In the small lean-to greenhouse are bromeliads, which are attractive and unusual plants. Did you know that the tasty pineapple (Ananas comosus syn. A. sativus) is a bromeliad? It is the only one grown for its fruit. Yet the stems yield a potent proteolytic enzyme bromelin, which depolymerises fibrin matrix and so can be used for food texturing as a meat tenderizer, as well as vegetable rennet with the property of coagulating the phosphoprotein casein in milk. Spanish Moss (Tillandsia usneoides) that festoons many a tree in the southern USA is not a moss; it is a bromeliad. It contains a tough wiry core that was once used as a material for stuffing upholstery.
The family Bromeliaceae contains almost 56 genera and about 2,700 described species. The group is wholly American (mainly tropical and subtropical) except for a single species of west Tropical Africa (Pitcairnia feliciana). Terrestrial xerophytic bromeliads such as Puya are regarded as the most archaic members of the family. The xerophytic habit may be regarded as a pre-adaptation to the epiphytic habit of most species. The most commonly cultivated genera of bromeliads are Aechmea, Ananas (pineapple), Billbergia (Queen’s tears), Cryptanthus (Earthstars), Neoregelia and Tillandsia (Air plants).

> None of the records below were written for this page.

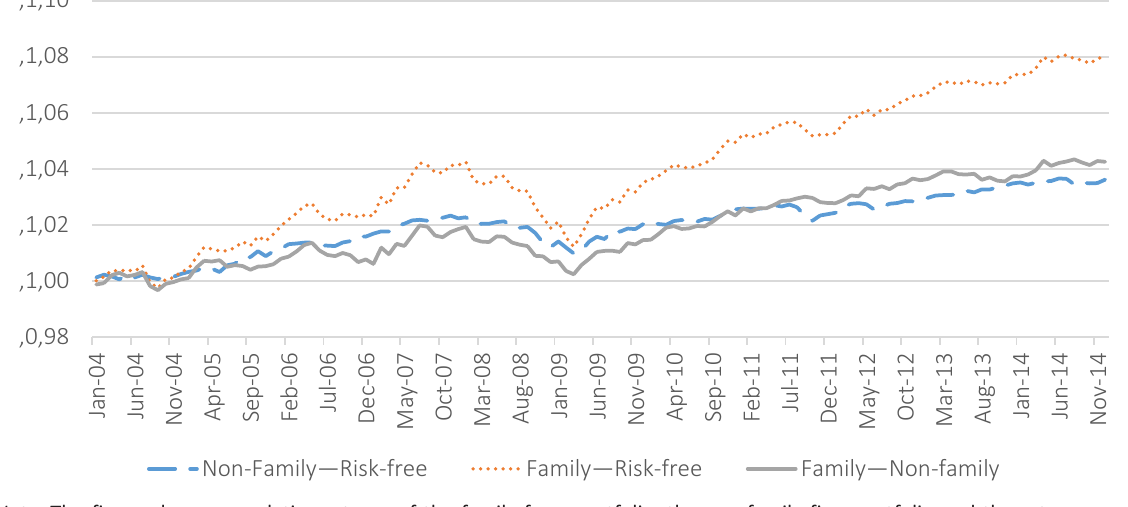
Figure 2. Value weighted portfolios (buy-and-hold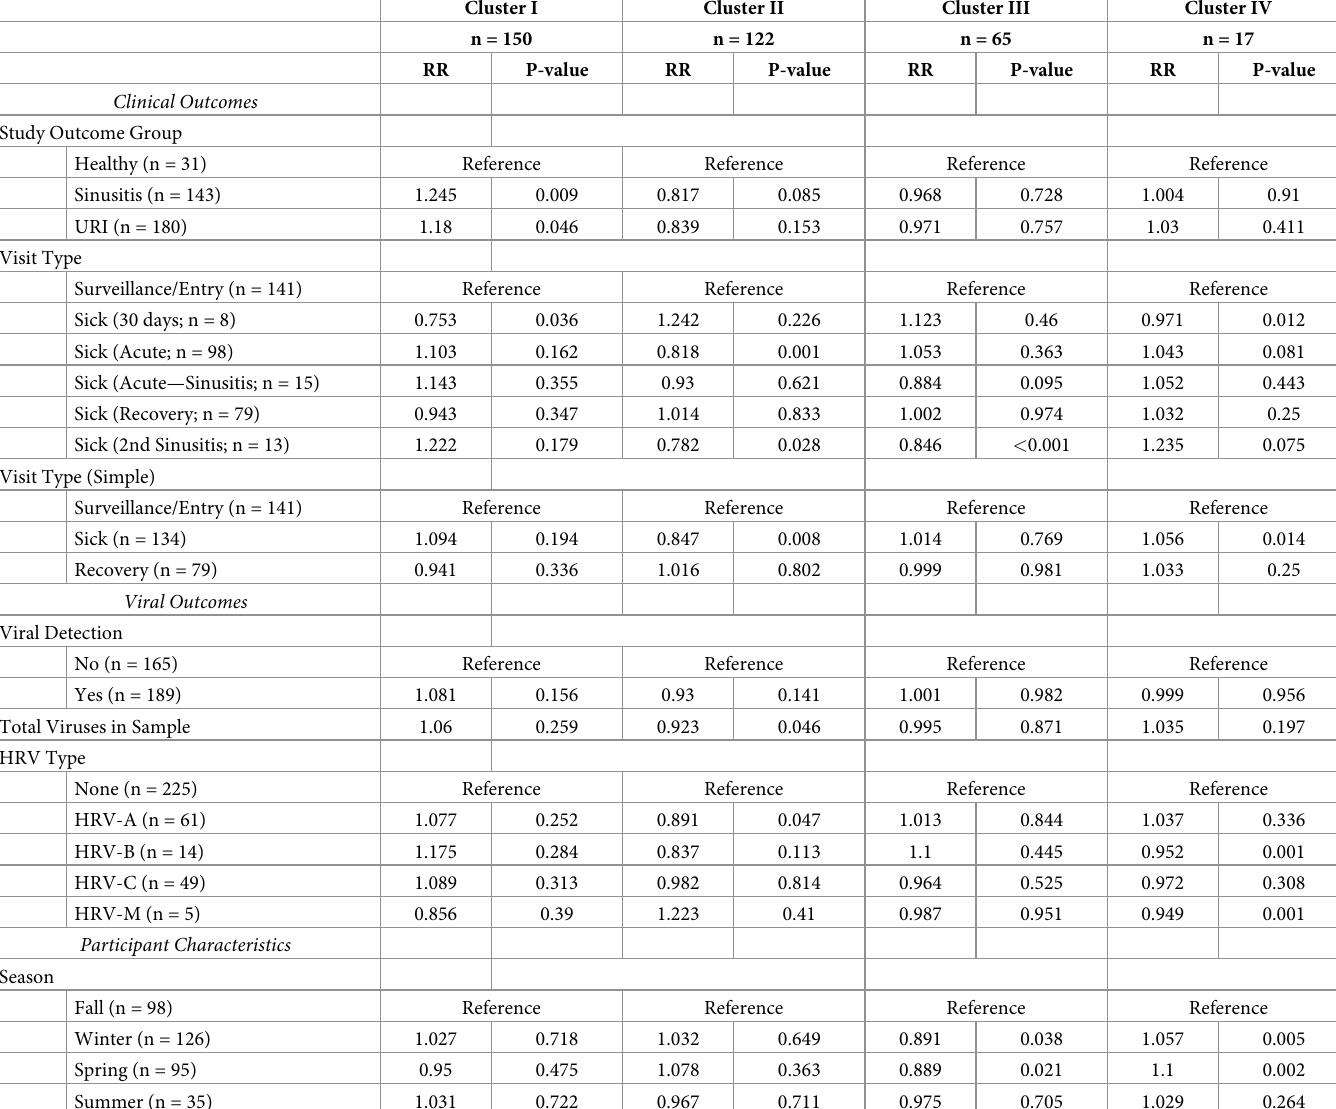
Table 4. Microbiological, viral and clinical factors are differentially associated with microbiota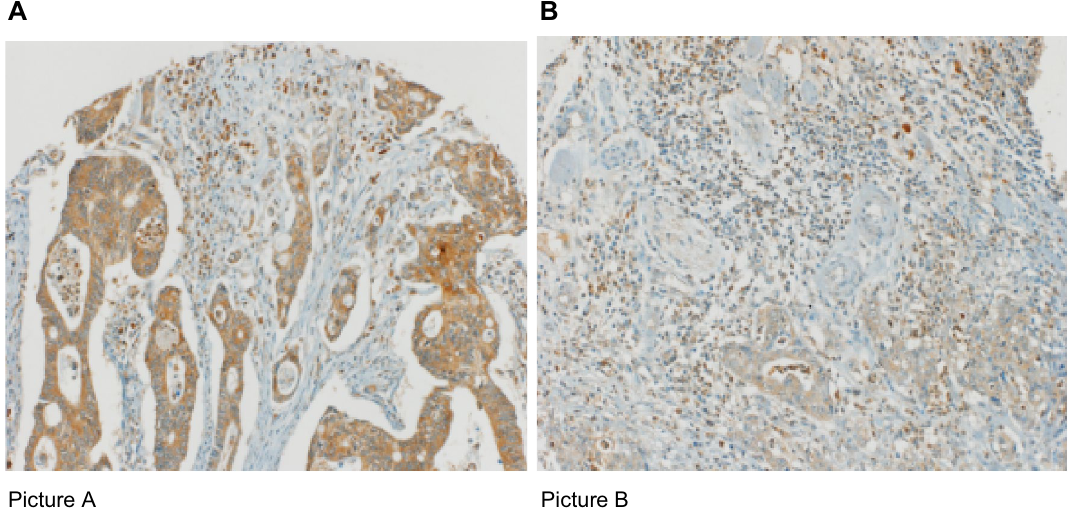
Figure 1. Examples of high SDF-1 expression ( A ) and low SDF-1 expression ( B ) in CRC biopsies with high CD8+ T-cell infiltration (× 200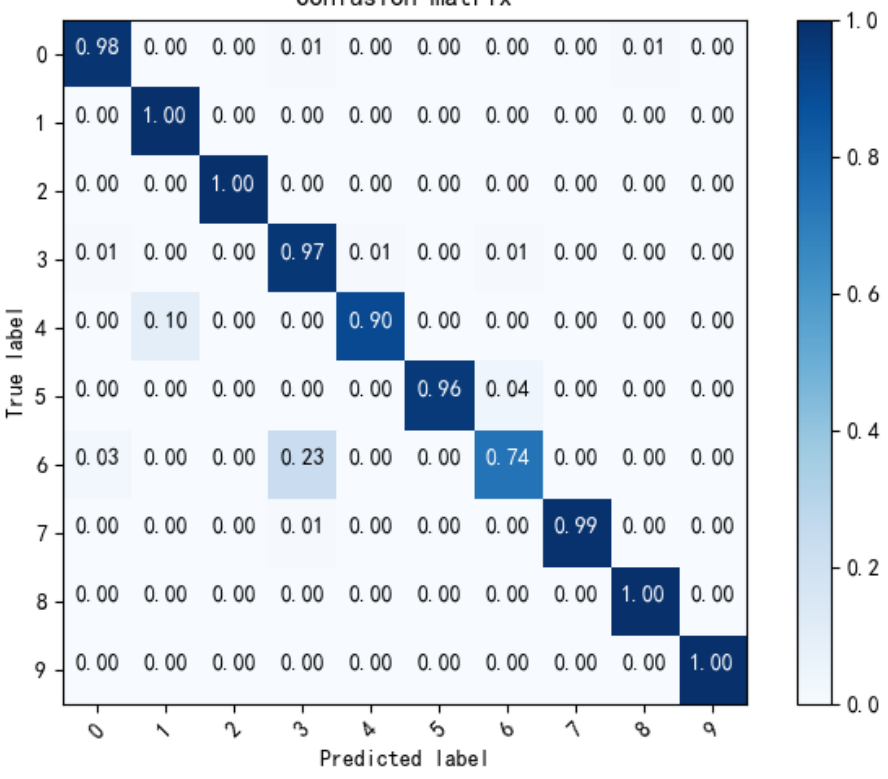
Figure 8. Confusion matrix of task D → A.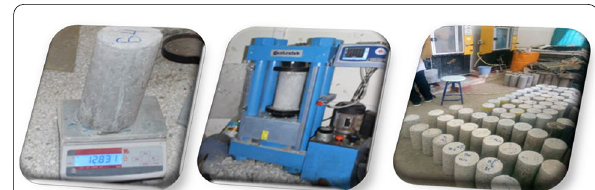
Fig. 17 Mechanical compressive strength tests R C28 .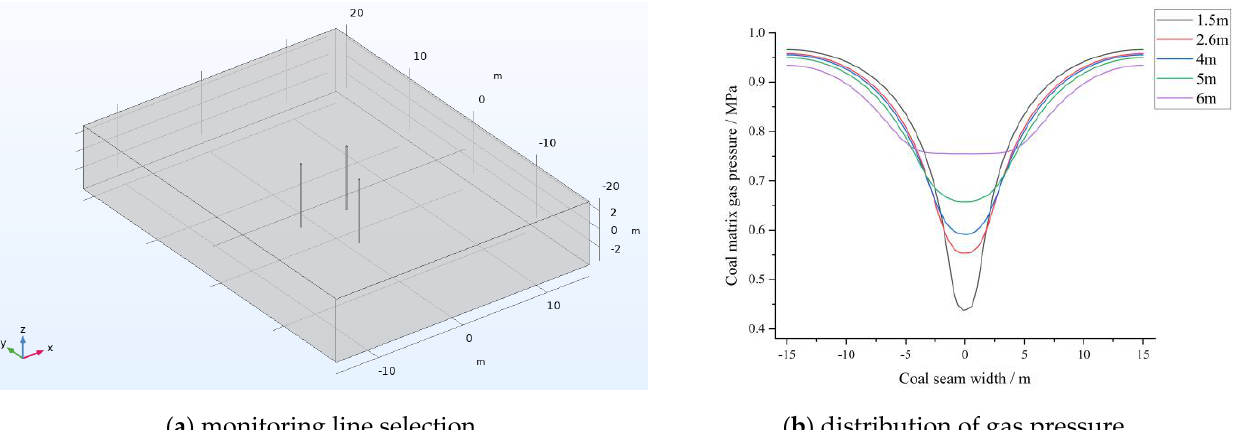
Figure 7. Gas pressure distribution of coal matrix on the cut-off line under different extraction spacing at 140 d.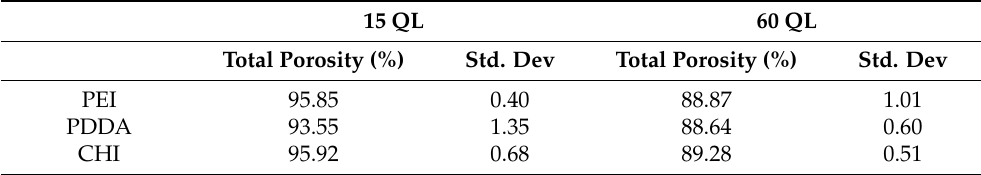
Table 6. Total calculated porosity of PEI, PDDA and CHI coated PU foams ( n = 3) at 15 and 60 QLs.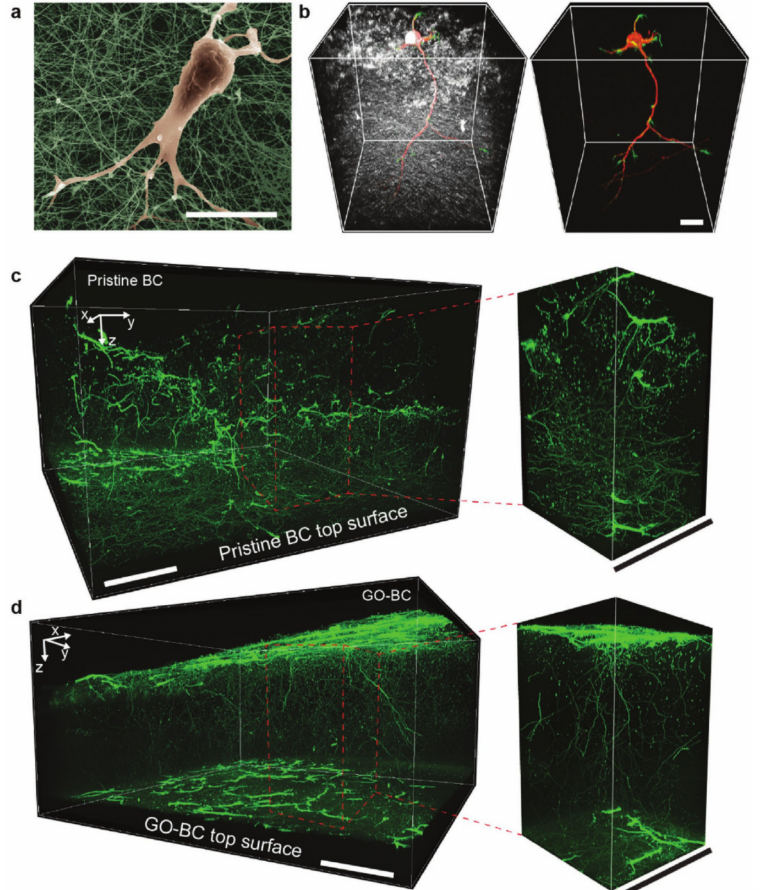
Figure 5. Pseudo-colored SEM image of an E18 neuron seeded on neat BC ( a ) 3D confocal fluorescence images of an E18 neuron development inside neat BC sca ff olds ( b ) 3D confocal fluorescence images of Tuj1 red and Phalloidin green-stained neurons cultured on neat BC ( c ) and BC / GO hydrogels ( d ) [93]. Reproduced with copyright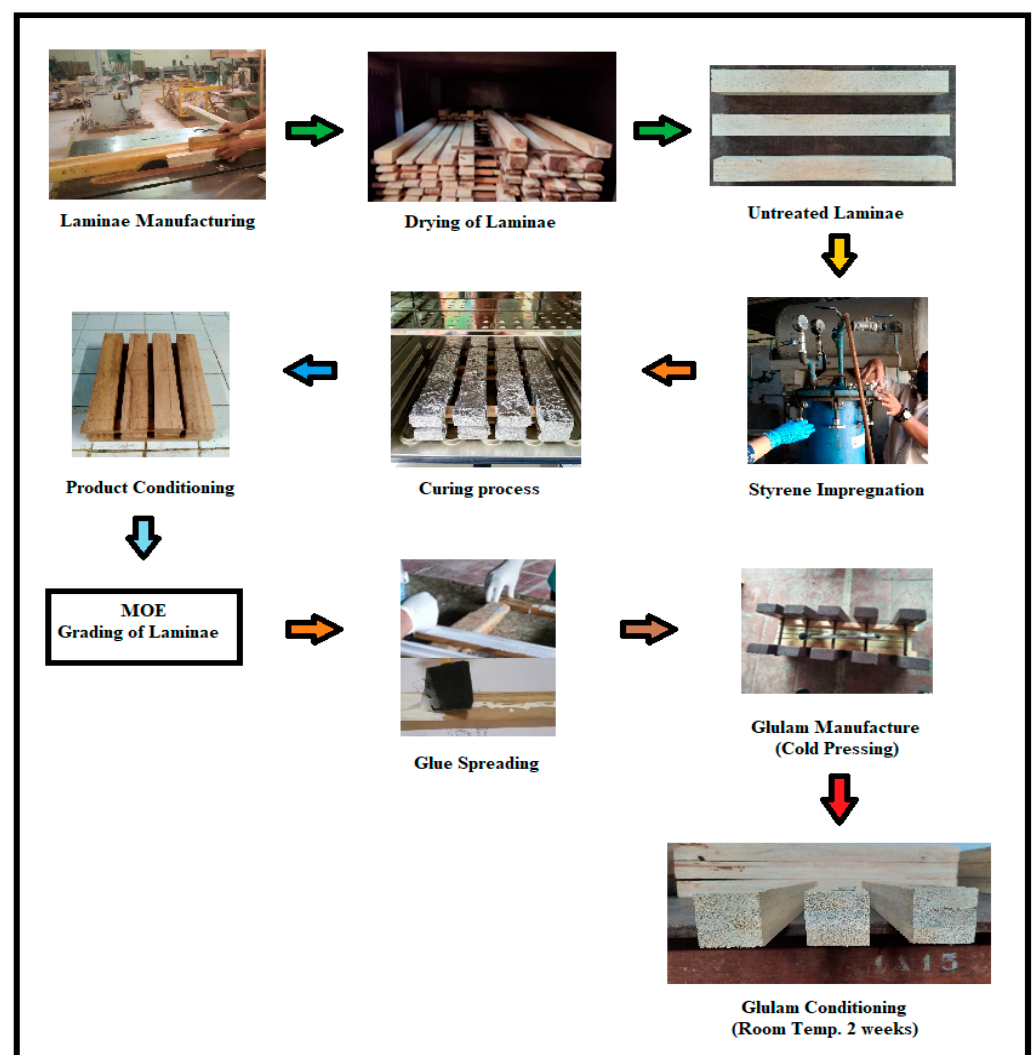
Figure 1. Laminae and glulam manufacturing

Many bromeliads grow epiphytically in South American forests and grow high up on the branches of trees in order to obtain sufficient light. In such soil-less situations they collect rainwater in tanks or ‘vases’ formed by closely fitting leaf bases. These tanks are inhabited by a multitude of tiny aquatic creatures.
Along with these bromeliads are a few orchids and a couple of the most spectacular staghorn ferns or Platycerium bifuracatum, with leaves that resemble antlers.